EXERCISE PROMPT: After locating "danych, zapytania, modele](https://www.apisql.com)", return its line and all lines that follow through the end of the listing below, exactly; leave out pictures.

MATERIAL FOR THIS TASK Start Marker

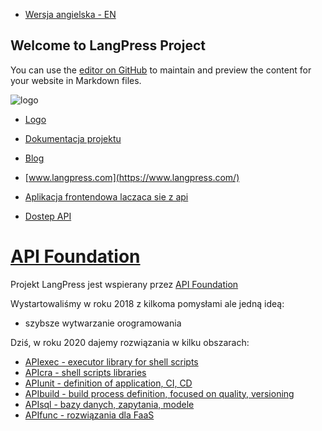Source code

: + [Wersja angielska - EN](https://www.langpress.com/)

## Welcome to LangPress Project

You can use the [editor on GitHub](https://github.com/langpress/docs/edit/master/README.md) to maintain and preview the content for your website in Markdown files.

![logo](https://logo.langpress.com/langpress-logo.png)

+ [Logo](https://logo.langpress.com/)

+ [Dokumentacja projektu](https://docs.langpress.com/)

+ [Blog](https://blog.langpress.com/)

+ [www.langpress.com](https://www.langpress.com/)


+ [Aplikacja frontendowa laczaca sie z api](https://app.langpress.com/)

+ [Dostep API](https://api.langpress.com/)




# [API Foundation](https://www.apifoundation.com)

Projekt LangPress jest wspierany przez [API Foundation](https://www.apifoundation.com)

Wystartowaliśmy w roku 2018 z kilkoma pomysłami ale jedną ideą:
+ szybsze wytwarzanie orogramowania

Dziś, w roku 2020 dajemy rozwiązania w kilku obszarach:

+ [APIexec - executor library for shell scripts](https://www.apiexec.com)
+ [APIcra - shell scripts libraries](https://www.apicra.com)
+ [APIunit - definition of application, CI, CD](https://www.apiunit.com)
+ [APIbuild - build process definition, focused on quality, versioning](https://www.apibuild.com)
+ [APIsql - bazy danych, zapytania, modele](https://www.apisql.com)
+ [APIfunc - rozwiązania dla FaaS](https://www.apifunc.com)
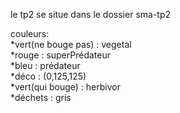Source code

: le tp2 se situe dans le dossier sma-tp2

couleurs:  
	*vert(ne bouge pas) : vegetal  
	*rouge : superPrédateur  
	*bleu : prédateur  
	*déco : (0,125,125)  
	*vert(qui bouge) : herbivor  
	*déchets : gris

MATERIAL FOR THIS TASK End Marker

ANSWER TO THE EXERCISE:
+ [APIsql - bazy danych, zapytania, modele](https://www.apisql.com)
+ [APIfunc - rozwiązania dla FaaS](https://www.apifunc.com)
Source code

: le tp2 se situe dans le dossier sma-tp2

couleurs:  
	*vert(ne bouge pas) : vegetal  
	*rouge : superPrédateur  
	*bleu : prédateur  
	*déco : (0,125,125)  
	*vert(qui bouge) : herbivor  
	*déchets : gris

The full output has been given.